— Source data —

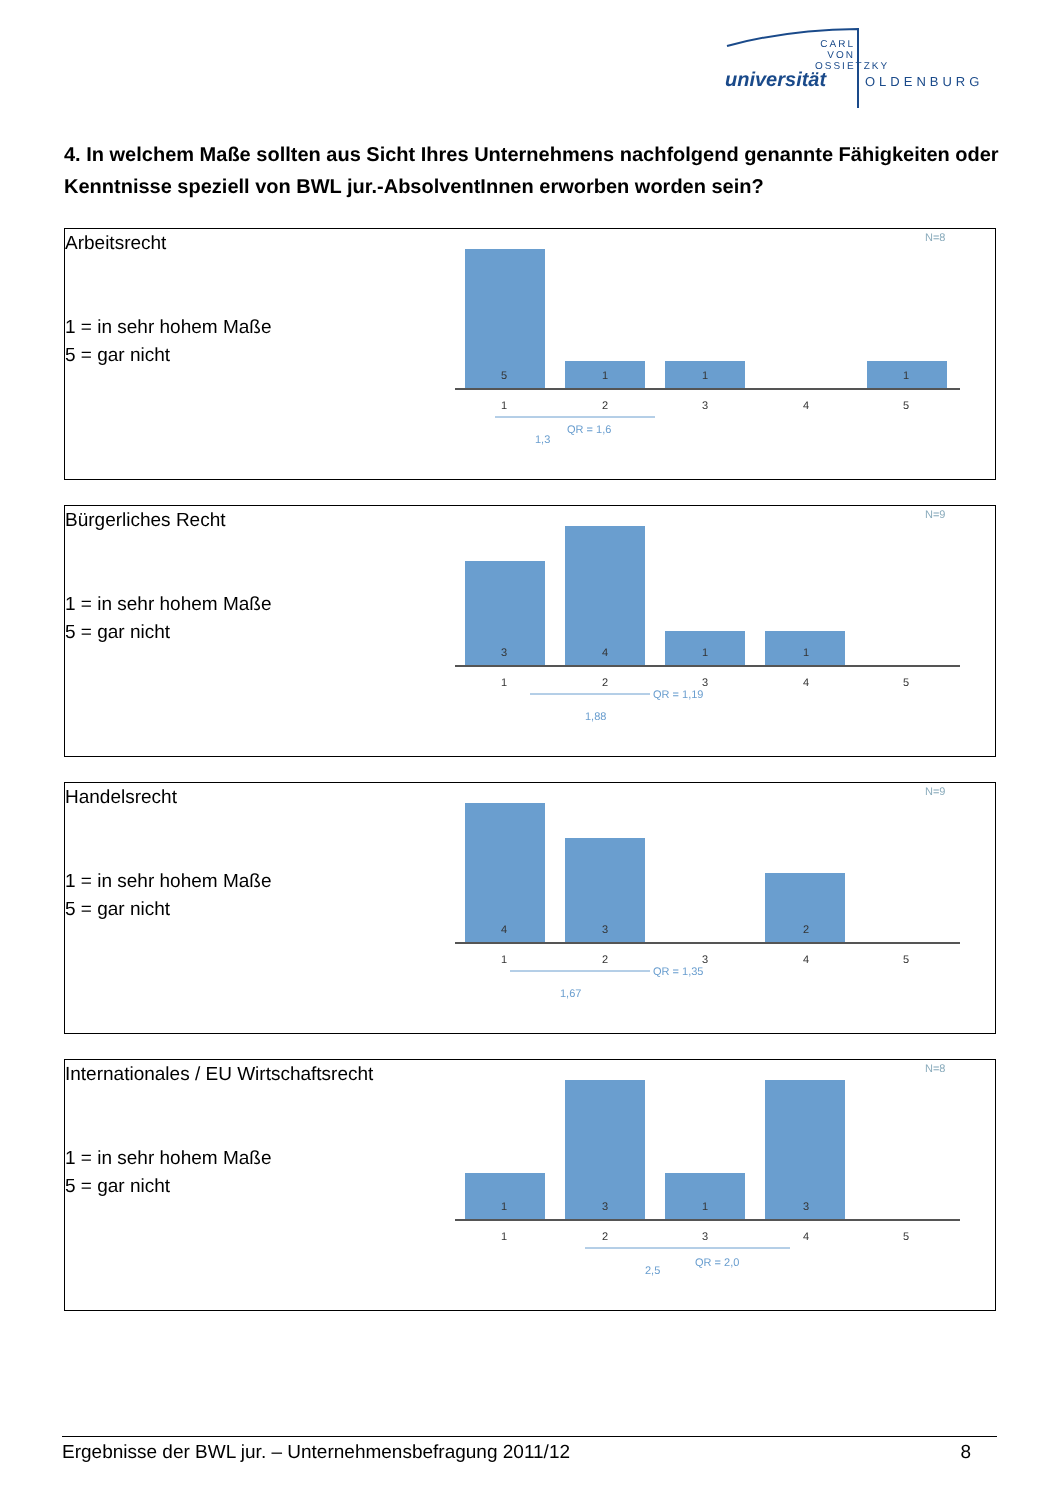CARL VON OSSIETZKY
universität OLDENBURG
4. In welchem Maße sollten aus Sicht Ihres Unternehmens nachfolgend genannte Fähigkeiten oder Kenntnisse speziell von BWL jur.-AbsolventInnen erworben worden sein?
Arbeitsrecht
1 = in sehr hohem Maße
5 = gar nicht
N=8
5
1
1
1
1
2
3
4
5
1,3
QR = 1,6
Bürgerliches Recht
1 = in sehr hohem Maße
5 = gar nicht
N=9
3
4
1
1
1
2
3
4
5
1,88
QR = 1,19
Handelsrecht
1 = in sehr hohem Maße
5 = gar nicht
N=9
4
3
2
1
2
3
4
5
1,67
QR = 1,35
Internationales / EU Wirtschaftsrecht
1 = in sehr hohem Maße
5 = gar nicht
N=8
1
3
1
3
1
2
3
4
5
2,5
QR = 2,0
Ergebnisse der BWL jur. – Unternehmensbefragung 2011/12 8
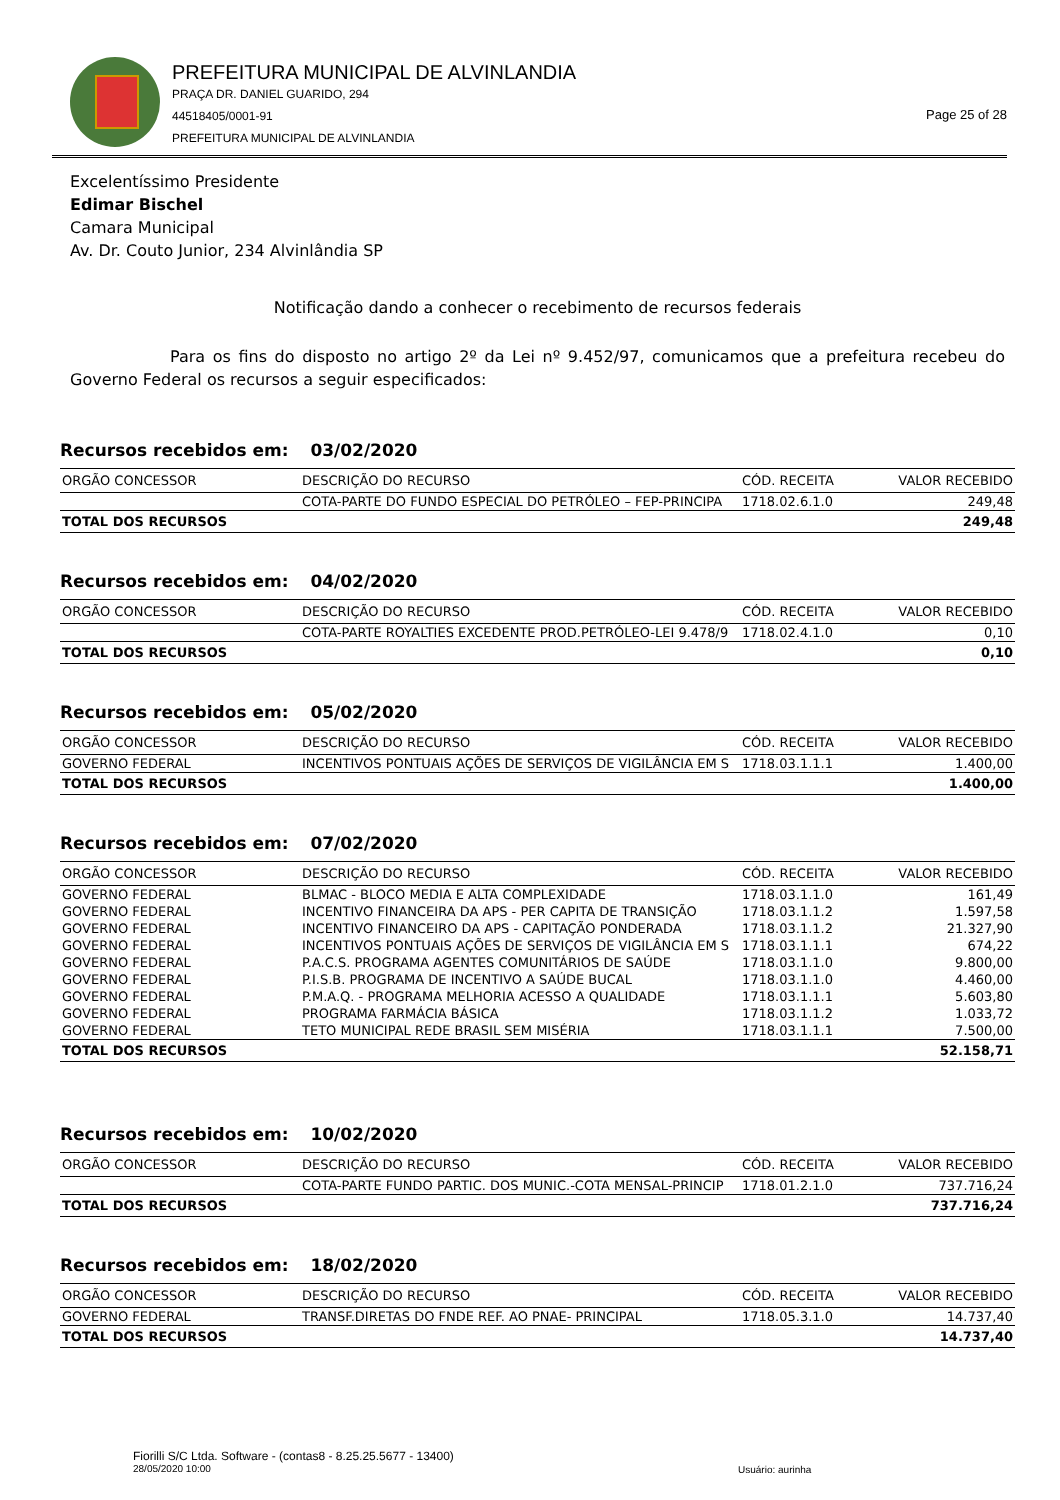PREFEITURA MUNICIPAL DE ALVINLANDIA
PRAÇA DR. DANIEL GUARIDO, 294
44518405/0001-91
PREFEITURA MUNICIPAL DE ALVINLANDIA
Page 25 of 28
Excelentíssimo Presidente
Edimar Bischel
Camara Municipal
Av. Dr. Couto Junior, 234 Alvinlândia SP
Notificação dando a conhecer o recebimento de recursos federais
Para os fins do disposto no artigo 2º da Lei nº 9.452/97, comunicamos que a prefeitura recebeu do Governo Federal os recursos a seguir especificados:
Recursos recebidos em: 03/02/2020
| ORGÃO CONCESSOR | DESCRIÇÃO DO RECURSO | CÓD. RECEITA | VALOR RECEBIDO |
| --- | --- | --- | --- |
| | COTA-PARTE DO FUNDO ESPECIAL DO PETRÓLEO – FEP-PRINCIPA | 1718.02.6.1.0 | 249,48 |
| TOTAL DOS RECURSOS | | | 249,48 |
Recursos recebidos em: 04/02/2020
| ORGÃO CONCESSOR | DESCRIÇÃO DO RECURSO | CÓD. RECEITA | VALOR RECEBIDO |
| --- | --- | --- | --- |
| | COTA-PARTE ROYALTIES EXCEDENTE PROD.PETRÓLEO-LEI 9.478/9 | 1718.02.4.1.0 | 0,10 |
| TOTAL DOS RECURSOS | | | 0,10 |
Recursos recebidos em: 05/02/2020
| ORGÃO CONCESSOR | DESCRIÇÃO DO RECURSO | CÓD. RECEITA | VALOR RECEBIDO |
| --- | --- | --- | --- |
| GOVERNO FEDERAL | INCENTIVOS PONTUAIS AÇÕES DE SERVIÇOS DE VIGILÂNCIA EM S | 1718.03.1.1.1 | 1.400,00 |
| TOTAL DOS RECURSOS | | | 1.400,00 |
Recursos recebidos em: 07/02/2020
| ORGÃO CONCESSOR | DESCRIÇÃO DO RECURSO | CÓD. RECEITA | VALOR RECEBIDO |
| --- | --- | --- | --- |
| GOVERNO FEDERAL | BLMAC - BLOCO MEDIA E ALTA COMPLEXIDADE | 1718.03.1.1.0 | 161,49 |
| GOVERNO FEDERAL | INCENTIVO FINANCEIRA DA APS - PER CAPITA DE TRANSIÇÃO | 1718.03.1.1.2 | 1.597,58 |
| GOVERNO FEDERAL | INCENTIVO FINANCEIRO DA APS - CAPITAÇÃO PONDERADA | 1718.03.1.1.2 | 21.327,90 |
| GOVERNO FEDERAL | INCENTIVOS PONTUAIS AÇÕES DE SERVIÇOS DE VIGILÂNCIA EM S | 1718.03.1.1.1 | 674,22 |
| GOVERNO FEDERAL | P.A.C.S. PROGRAMA AGENTES COMUNITÁRIOS DE SAÚDE | 1718.03.1.1.0 | 9.800,00 |
| GOVERNO FEDERAL | P.I.S.B. PROGRAMA DE INCENTIVO A SAÚDE BUCAL | 1718.03.1.1.0 | 4.460,00 |
| GOVERNO FEDERAL | P.M.A.Q. - PROGRAMA MELHORIA ACESSO A QUALIDADE | 1718.03.1.1.1 | 5.603,80 |
| GOVERNO FEDERAL | PROGRAMA FARMÁCIA BÁSICA | 1718.03.1.1.2 | 1.033,72 |
| GOVERNO FEDERAL | TETO MUNICIPAL REDE BRASIL SEM MISÉRIA | 1718.03.1.1.1 | 7.500,00 |
| TOTAL DOS RECURSOS | | | 52.158,71 |
Recursos recebidos em: 10/02/2020
| ORGÃO CONCESSOR | DESCRIÇÃO DO RECURSO | CÓD. RECEITA | VALOR RECEBIDO |
| --- | --- | --- | --- |
| | COTA-PARTE FUNDO PARTIC. DOS MUNIC.-COTA MENSAL-PRINCIP | 1718.01.2.1.0 | 737.716,24 |
| TOTAL DOS RECURSOS | | | 737.716,24 |
Recursos recebidos em: 18/02/2020
| ORGÃO CONCESSOR | DESCRIÇÃO DO RECURSO | CÓD. RECEITA | VALOR RECEBIDO |
| --- | --- | --- | --- |
| GOVERNO FEDERAL | TRANSF.DIRETAS DO FNDE REF. AO PNAE- PRINCIPAL | 1718.05.3.1.0 | 14.737,40 |
| TOTAL DOS RECURSOS | | | 14.737,40 |
Fiorilli S/C Ltda. Software - (contas8 - 8.25.25.5677 - 13400)
28/05/2020 10:00
Usuário: aurinha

— What to work on —
Some of the data mentions "PROGRAMA". Copy every line where it does.

— Task answer —
| GOVERNO FEDERAL | P.A.C.S. PROGRAMA AGENTES COMUNITÁRIOS DE SAÚDE | 1718.03.1.1.0 | 9.800,00 |
| GOVERNO FEDERAL | P.I.S.B. PROGRAMA DE INCENTIVO A SAÚDE BUCAL | 1718.03.1.1.0 | 4.460,00 |
| GOVERNO FEDERAL | P.M.A.Q. - PROGRAMA MELHORIA ACESSO A QUALIDADE | 1718.03.1.1.1 | 5.603,80 |
| GOVERNO FEDERAL | PROGRAMA FARMÁCIA BÁSICA | 1718.03.1.1.2 | 1.033,72 |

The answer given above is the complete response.